The Scotland Bill, currently being discussed by U.K. lawmakers, will allow Scotland to borrow as much as 2.2 billion pounds over 10 years and have more control over public spending and taxation even without the full independence that First Minister Alex Salmond is campaigning for.

The Commission on Devolution, set up by Westminster in October, is reviewing whether the Welsh Government should receive greater tax-raising powers. The commission must report its findings by autumn 2012.

Tax Control

“If you spend money, you ought to have the ability to raise it,” Paul Silk, chairman of the commission, said by telephone from his office in London. The Welsh government has “responsibility for spending but no ability to raise revenue, which is very unusual for a sub-national government,” he said.

The Welsh Assembly is asking Westminster for control over air passenger duty, stamp duty, landfill tax, aggregates levy and revenue from tolls across the Severn Bridge that links Wales and England. The measures may add 250 million pounds of annual revenue for Wales, said Jones.

Greece, Portugal and Ireland show the perils of accumulating too much debt when economic growth is slowing, said David Davies, a legislator for Wales in the U.K. Parliament in London and a member of Cameron’s Conservative Party.

Those three countries were forced to seek aid from the International Monetary Fund and European Union as financial markets shut them out.
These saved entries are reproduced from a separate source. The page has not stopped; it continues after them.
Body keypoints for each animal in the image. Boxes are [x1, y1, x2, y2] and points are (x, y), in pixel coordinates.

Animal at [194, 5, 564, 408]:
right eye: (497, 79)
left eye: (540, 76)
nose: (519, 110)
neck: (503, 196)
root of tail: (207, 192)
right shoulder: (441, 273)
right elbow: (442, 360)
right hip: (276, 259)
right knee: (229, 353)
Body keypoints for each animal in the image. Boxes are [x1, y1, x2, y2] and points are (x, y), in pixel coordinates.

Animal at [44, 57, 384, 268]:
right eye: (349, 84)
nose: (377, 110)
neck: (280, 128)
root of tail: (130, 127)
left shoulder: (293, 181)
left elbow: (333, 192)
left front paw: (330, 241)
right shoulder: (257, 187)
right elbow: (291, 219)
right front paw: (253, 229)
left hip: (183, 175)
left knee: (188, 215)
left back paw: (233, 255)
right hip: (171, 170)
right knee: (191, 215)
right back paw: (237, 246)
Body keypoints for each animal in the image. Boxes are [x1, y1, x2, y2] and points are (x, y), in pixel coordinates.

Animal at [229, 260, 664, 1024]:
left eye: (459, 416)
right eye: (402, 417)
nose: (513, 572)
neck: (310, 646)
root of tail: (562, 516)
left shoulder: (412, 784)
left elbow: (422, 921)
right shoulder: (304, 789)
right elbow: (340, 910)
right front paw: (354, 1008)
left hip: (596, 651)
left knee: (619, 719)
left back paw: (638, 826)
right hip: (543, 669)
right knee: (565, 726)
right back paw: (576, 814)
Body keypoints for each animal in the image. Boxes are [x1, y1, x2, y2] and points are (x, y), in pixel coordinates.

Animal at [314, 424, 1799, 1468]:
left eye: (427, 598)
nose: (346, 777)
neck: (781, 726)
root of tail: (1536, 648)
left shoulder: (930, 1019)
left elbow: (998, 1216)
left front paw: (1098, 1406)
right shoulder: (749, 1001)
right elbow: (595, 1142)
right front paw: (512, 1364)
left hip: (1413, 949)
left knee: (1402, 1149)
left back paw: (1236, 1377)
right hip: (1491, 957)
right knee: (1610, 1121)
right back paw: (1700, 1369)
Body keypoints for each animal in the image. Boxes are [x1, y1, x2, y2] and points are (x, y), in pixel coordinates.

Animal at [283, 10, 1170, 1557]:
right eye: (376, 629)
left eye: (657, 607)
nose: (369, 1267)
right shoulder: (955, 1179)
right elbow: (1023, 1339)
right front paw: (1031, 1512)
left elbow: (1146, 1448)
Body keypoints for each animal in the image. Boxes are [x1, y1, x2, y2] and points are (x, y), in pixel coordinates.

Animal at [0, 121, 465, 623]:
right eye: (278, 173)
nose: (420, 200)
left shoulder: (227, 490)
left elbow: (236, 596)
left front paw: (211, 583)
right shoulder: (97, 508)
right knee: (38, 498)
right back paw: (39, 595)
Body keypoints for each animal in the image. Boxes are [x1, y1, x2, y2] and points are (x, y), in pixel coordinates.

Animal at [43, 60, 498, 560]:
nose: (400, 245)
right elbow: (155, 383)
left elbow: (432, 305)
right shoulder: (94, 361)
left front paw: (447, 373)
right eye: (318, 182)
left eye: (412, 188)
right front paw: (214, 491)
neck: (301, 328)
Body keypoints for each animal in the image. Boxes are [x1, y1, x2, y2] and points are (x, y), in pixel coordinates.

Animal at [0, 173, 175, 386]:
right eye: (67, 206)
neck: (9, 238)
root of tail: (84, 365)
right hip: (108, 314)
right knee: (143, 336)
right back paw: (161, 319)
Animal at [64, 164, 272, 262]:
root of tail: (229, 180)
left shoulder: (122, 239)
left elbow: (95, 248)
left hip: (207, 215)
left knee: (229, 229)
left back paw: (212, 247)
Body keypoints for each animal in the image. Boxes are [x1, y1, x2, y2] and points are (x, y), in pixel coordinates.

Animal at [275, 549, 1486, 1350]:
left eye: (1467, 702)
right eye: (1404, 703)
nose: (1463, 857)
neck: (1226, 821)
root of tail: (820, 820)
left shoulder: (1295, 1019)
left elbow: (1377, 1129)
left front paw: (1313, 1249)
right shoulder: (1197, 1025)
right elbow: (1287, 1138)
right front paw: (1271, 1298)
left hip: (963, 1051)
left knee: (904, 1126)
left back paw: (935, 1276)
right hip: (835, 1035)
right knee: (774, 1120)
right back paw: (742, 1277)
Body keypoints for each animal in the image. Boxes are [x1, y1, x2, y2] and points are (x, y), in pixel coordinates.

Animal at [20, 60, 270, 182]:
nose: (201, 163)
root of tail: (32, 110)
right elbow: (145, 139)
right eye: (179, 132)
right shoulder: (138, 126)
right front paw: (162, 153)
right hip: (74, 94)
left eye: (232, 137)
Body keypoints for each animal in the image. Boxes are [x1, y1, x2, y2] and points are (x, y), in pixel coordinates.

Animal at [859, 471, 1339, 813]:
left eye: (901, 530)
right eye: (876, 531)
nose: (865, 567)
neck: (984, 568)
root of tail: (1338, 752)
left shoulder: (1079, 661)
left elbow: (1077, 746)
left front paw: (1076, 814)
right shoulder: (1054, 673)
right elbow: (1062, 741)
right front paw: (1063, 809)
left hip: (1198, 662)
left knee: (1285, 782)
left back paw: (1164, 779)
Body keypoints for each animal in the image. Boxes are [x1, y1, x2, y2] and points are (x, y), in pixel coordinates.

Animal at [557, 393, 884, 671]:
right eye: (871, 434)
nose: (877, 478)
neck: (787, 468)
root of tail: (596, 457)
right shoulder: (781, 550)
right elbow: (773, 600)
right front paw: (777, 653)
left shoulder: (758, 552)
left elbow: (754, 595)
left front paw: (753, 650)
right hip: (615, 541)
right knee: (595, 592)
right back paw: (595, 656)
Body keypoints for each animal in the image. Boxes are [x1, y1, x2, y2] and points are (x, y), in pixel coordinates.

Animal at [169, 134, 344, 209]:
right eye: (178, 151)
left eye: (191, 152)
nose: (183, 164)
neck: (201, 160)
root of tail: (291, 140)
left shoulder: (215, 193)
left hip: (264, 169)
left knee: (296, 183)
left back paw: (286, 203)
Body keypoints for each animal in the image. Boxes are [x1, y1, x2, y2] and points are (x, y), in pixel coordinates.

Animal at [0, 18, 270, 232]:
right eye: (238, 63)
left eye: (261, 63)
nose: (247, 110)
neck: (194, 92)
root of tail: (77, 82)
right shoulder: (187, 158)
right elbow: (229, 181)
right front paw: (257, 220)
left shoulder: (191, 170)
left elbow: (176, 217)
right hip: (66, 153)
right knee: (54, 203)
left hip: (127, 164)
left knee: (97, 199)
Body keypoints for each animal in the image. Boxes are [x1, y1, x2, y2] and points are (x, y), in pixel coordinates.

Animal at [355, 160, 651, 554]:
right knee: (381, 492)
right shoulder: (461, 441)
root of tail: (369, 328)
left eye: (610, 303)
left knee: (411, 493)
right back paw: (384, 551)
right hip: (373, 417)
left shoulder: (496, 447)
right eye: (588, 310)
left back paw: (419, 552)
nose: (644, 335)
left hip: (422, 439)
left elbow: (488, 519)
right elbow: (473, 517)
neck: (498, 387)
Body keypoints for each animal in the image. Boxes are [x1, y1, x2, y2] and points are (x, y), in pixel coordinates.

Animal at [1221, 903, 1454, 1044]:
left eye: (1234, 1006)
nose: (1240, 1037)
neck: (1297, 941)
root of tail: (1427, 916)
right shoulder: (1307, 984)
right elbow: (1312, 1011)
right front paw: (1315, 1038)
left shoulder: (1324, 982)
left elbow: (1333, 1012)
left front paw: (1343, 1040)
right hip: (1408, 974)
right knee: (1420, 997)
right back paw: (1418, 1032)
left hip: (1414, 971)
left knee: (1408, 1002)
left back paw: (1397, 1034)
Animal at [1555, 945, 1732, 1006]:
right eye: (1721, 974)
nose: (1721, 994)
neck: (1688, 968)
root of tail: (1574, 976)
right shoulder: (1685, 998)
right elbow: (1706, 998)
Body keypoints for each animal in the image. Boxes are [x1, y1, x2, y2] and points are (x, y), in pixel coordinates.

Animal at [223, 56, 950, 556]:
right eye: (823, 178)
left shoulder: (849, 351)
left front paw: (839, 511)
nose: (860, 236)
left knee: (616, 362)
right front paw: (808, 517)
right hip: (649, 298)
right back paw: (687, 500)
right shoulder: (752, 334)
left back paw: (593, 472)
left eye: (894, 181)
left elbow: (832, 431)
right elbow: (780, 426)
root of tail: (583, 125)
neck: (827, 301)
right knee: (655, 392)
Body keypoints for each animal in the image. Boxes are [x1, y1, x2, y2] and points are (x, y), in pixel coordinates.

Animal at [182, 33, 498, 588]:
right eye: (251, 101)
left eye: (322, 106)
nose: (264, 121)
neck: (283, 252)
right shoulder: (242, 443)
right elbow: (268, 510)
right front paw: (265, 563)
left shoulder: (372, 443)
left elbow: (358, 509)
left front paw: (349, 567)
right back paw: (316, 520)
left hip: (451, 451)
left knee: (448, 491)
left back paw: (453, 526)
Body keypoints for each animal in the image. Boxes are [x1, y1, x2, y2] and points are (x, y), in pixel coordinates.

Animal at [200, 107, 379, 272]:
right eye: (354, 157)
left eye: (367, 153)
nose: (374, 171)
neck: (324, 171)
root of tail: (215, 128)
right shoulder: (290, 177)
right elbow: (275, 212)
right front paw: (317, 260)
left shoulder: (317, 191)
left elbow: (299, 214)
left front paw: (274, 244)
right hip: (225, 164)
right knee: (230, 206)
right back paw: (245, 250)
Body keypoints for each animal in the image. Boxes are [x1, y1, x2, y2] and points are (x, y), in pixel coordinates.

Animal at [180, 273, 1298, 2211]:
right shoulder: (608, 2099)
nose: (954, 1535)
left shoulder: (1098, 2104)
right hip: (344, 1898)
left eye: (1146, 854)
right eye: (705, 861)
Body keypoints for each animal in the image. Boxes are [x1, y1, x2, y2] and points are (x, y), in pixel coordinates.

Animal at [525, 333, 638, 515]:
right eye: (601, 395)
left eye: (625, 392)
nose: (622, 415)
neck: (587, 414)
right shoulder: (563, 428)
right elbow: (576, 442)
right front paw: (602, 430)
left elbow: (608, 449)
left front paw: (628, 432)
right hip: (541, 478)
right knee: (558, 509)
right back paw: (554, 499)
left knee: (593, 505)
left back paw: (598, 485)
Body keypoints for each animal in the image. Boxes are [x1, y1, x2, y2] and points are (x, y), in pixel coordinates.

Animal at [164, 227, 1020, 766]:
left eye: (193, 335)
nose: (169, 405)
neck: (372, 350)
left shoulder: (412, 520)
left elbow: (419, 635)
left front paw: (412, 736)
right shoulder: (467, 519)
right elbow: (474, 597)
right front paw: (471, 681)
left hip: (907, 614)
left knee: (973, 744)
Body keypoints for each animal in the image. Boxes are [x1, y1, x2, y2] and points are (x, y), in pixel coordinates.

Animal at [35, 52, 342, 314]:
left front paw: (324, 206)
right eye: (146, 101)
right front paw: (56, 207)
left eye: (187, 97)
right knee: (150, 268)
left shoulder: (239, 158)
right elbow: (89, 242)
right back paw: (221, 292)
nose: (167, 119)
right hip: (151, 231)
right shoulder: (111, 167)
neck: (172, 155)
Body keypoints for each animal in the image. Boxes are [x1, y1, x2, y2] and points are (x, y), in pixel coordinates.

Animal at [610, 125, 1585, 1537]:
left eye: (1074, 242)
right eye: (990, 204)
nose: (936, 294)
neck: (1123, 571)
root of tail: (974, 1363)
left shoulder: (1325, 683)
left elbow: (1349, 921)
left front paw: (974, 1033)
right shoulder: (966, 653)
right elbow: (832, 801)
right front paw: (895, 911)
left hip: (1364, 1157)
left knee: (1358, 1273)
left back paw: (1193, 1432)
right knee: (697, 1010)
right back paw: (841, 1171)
“Giving Wales borrowing powers at a time when we’re suffering a huge financial crisis as a result of government borrowing is extraordinary,” Davies said. “Wales wants to embark on its own course of creating even further debt which somebody somewhere is going to have to pay off.”

Debt Pile

U.K. net debt exceeded 1 trillion pounds in December for the first time since records began in 1993, equating to 64.2 percent of gross domestic product, the statistics office said on Jan. 24. That compares with 59.4 percent a year earlier. It dipped to 989 billion pounds in January.

Off Tredegar’s main street, stone plaques commemorate Bevan, a miner’s son. The engraved words reflect his political view, shaped by the mining community and the Tredegar Medical Aid Society, an earlier form of health service.

“All I am doing is extending to the entire population of Britain the benefits we had in Tredegar for a generation or more,” it says. “We are going to ‘Tredegarise’ you.”